===== Given entries =====

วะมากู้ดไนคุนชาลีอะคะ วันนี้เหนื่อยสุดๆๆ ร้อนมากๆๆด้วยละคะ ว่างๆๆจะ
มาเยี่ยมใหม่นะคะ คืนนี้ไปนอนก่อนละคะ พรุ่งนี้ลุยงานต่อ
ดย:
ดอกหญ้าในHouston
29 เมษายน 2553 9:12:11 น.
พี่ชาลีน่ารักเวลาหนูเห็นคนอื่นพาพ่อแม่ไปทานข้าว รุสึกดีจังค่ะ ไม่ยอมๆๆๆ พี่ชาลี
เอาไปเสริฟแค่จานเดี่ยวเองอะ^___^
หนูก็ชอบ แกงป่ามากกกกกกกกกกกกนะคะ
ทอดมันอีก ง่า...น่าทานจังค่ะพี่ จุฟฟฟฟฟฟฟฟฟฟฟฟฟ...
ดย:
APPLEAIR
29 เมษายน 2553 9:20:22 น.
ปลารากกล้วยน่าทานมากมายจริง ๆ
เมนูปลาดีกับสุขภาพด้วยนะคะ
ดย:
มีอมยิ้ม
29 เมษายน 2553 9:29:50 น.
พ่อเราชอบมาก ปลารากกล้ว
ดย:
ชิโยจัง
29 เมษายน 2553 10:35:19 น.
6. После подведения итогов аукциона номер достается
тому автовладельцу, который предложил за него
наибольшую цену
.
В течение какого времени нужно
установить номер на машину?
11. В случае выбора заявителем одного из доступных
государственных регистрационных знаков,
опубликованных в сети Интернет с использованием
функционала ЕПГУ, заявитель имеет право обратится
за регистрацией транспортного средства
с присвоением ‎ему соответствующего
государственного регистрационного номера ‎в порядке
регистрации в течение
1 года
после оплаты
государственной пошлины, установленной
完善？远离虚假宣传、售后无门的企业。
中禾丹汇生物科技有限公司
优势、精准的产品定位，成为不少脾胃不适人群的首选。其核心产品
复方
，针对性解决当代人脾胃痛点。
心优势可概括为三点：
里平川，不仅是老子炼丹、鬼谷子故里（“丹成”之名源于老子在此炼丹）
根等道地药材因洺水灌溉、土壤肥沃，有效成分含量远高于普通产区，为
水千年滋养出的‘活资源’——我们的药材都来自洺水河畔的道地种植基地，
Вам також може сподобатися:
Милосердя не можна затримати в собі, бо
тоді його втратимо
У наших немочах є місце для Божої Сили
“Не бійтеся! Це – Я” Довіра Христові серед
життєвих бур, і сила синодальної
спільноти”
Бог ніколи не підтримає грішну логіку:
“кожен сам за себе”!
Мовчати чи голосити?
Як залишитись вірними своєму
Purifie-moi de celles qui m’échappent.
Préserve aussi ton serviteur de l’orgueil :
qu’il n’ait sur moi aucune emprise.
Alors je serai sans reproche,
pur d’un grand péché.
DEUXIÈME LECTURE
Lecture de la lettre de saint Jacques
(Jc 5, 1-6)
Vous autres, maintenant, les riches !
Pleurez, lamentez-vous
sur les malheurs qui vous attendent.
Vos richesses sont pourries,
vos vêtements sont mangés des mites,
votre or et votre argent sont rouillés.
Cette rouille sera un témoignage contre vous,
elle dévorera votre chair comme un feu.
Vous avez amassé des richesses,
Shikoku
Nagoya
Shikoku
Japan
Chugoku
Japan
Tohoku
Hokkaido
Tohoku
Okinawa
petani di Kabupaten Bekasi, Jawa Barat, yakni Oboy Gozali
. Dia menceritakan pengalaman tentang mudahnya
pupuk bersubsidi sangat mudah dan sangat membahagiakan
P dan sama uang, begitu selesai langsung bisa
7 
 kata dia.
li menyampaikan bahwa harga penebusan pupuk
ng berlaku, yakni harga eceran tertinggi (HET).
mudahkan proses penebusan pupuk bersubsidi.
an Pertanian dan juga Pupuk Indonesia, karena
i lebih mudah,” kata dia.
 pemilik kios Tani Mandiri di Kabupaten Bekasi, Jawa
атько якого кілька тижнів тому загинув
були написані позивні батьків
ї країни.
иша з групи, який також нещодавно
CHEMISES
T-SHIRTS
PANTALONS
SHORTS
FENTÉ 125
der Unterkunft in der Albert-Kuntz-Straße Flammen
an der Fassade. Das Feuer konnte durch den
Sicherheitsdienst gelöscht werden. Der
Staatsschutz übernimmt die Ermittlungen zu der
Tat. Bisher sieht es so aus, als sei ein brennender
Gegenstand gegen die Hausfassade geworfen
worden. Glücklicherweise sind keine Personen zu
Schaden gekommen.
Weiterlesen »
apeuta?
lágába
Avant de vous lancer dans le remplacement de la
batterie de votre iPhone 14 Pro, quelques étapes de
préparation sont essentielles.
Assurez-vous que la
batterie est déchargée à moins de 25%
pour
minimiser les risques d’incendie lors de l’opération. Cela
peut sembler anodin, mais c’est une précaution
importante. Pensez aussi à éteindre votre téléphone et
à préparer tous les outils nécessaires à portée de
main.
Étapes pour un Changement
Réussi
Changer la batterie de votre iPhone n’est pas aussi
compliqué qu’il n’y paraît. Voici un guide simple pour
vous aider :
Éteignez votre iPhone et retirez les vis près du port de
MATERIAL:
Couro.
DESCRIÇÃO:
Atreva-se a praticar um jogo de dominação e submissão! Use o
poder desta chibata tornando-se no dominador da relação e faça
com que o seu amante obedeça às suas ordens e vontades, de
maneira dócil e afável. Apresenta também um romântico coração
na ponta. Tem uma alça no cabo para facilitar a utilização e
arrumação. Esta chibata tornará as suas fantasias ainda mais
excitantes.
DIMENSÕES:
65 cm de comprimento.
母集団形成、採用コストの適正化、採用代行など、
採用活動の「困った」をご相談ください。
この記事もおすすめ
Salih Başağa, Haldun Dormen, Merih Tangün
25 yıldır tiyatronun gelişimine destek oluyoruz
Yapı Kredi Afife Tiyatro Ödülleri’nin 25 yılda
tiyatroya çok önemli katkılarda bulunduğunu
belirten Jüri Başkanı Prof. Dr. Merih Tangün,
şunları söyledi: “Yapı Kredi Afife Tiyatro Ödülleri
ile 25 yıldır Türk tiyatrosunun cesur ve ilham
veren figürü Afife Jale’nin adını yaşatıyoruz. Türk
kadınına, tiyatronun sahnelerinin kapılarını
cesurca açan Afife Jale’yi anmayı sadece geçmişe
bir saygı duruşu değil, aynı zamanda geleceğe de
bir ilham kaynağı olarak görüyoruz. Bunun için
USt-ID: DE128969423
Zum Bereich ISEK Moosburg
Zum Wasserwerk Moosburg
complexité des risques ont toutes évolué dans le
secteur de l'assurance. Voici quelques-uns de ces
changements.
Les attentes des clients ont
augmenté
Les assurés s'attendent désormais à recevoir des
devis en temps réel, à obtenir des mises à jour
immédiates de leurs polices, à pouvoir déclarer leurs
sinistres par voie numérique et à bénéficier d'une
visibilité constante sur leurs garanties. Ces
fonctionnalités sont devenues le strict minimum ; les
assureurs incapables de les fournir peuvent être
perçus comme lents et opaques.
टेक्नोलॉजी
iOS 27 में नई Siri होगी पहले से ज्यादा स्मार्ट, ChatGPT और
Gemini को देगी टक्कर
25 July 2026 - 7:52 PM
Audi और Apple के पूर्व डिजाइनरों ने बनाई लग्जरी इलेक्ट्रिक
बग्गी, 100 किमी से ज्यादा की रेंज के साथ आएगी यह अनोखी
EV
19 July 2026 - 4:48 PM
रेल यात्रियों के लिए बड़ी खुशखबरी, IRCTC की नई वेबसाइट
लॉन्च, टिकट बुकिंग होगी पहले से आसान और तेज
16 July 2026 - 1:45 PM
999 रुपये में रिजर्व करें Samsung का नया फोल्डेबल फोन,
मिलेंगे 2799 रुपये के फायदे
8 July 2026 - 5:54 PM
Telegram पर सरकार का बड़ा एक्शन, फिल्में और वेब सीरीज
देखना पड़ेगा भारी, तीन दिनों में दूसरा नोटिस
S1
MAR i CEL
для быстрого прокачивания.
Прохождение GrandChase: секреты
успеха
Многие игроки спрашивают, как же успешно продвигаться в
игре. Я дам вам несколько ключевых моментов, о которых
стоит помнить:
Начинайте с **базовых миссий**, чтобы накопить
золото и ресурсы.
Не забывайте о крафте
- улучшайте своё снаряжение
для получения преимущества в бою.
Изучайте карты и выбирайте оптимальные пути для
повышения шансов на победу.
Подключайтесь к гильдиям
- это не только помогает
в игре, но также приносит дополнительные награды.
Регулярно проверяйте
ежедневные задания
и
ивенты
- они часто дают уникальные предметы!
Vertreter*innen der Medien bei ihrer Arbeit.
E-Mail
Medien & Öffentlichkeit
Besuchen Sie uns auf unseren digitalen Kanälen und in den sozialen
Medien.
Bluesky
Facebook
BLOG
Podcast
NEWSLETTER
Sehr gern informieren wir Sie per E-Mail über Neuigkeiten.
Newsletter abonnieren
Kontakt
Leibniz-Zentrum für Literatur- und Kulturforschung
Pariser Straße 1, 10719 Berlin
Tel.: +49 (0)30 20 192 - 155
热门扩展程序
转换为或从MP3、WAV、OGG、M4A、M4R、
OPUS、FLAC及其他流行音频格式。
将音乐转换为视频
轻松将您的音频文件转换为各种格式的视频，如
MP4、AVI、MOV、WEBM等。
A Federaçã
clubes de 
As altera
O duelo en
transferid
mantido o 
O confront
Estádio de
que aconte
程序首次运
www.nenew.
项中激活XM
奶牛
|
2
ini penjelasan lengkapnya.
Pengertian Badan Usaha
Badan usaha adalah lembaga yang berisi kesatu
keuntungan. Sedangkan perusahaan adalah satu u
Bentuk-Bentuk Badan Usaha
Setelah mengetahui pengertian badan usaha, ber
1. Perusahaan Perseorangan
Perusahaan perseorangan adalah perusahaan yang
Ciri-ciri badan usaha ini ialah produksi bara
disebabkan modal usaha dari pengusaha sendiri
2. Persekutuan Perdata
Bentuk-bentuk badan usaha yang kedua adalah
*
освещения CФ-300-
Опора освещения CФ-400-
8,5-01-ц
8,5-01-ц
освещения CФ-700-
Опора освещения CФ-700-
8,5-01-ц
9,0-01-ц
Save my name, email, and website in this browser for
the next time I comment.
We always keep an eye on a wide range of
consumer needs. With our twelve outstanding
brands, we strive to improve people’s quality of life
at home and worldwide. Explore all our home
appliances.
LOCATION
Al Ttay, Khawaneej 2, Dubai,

=====

Task directions.
The lines above, starting at the one with "cesurca açan Afife" and ending at the one with "для получения преимущества в бою.", are the only ones to return, exactly as written.

Result.
cesurca açan Afife Jale’yi anmayı sadece geçmişe
bir saygı duruşu değil, aynı zamanda geleceğe de
bir ilham kaynağı olarak görüyoruz. Bunun için
USt-ID: DE128969423
Zum Bereich ISEK Moosburg
Zum Wasserwerk Moosburg
complexité des risques ont toutes évolué dans le
secteur de l'assurance. Voici quelques-uns de ces
changements.
Les attentes des clients ont
augmenté
Les assurés s'attendent désormais à recevoir des
devis en temps réel, à obtenir des mises à jour
immédiates de leurs polices, à pouvoir déclarer leurs
sinistres par voie numérique et à bénéficier d'une
visibilité constante sur leurs garanties. Ces
fonctionnalités sont devenues le strict minimum ; les
assureurs incapables de les fournir peuvent être
perçus comme lents et opaques.
टेक्नोलॉजी
iOS 27 में नई Siri होगी पहले से ज्यादा स्मार्ट, ChatGPT और
Gemini को देगी टक्कर
25 July 2026 - 7:52 PM
Audi और Apple के पूर्व डिजाइनरों ने बनाई लग्जरी इलेक्ट्रिक
बग्गी, 100 किमी से ज्यादा की रेंज के साथ आएगी यह अनोखी
EV
19 July 2026 - 4:48 PM
रेल यात्रियों के लिए बड़ी खुशखबरी, IRCTC की नई वेबसाइट
लॉन्च, टिकट बुकिंग होगी पहले से आसान और तेज
16 July 2026 - 1:45 PM
999 रुपये में रिजर्व करें Samsung का नया फोल्डेबल फोन,
मिलेंगे 2799 रुपये के फायदे
8 July 2026 - 5:54 PM
Telegram पर सरकार का बड़ा एक्शन, फिल्में और वेब सीरीज
देखना पड़ेगा भारी, तीन दिनों में दूसरा नोटिस
S1
MAR i CEL
для быстрого прокачивания.
Прохождение GrandChase: секреты
успеха
Многие игроки спрашивают, как же успешно продвигаться в
игре. Я дам вам несколько ключевых моментов, о которых
стоит помнить:
Начинайте с **базовых миссий**, чтобы накопить
золото и ресурсы.
Не забывайте о крафте
- улучшайте своё снаряжение
для получения преимущества в бою.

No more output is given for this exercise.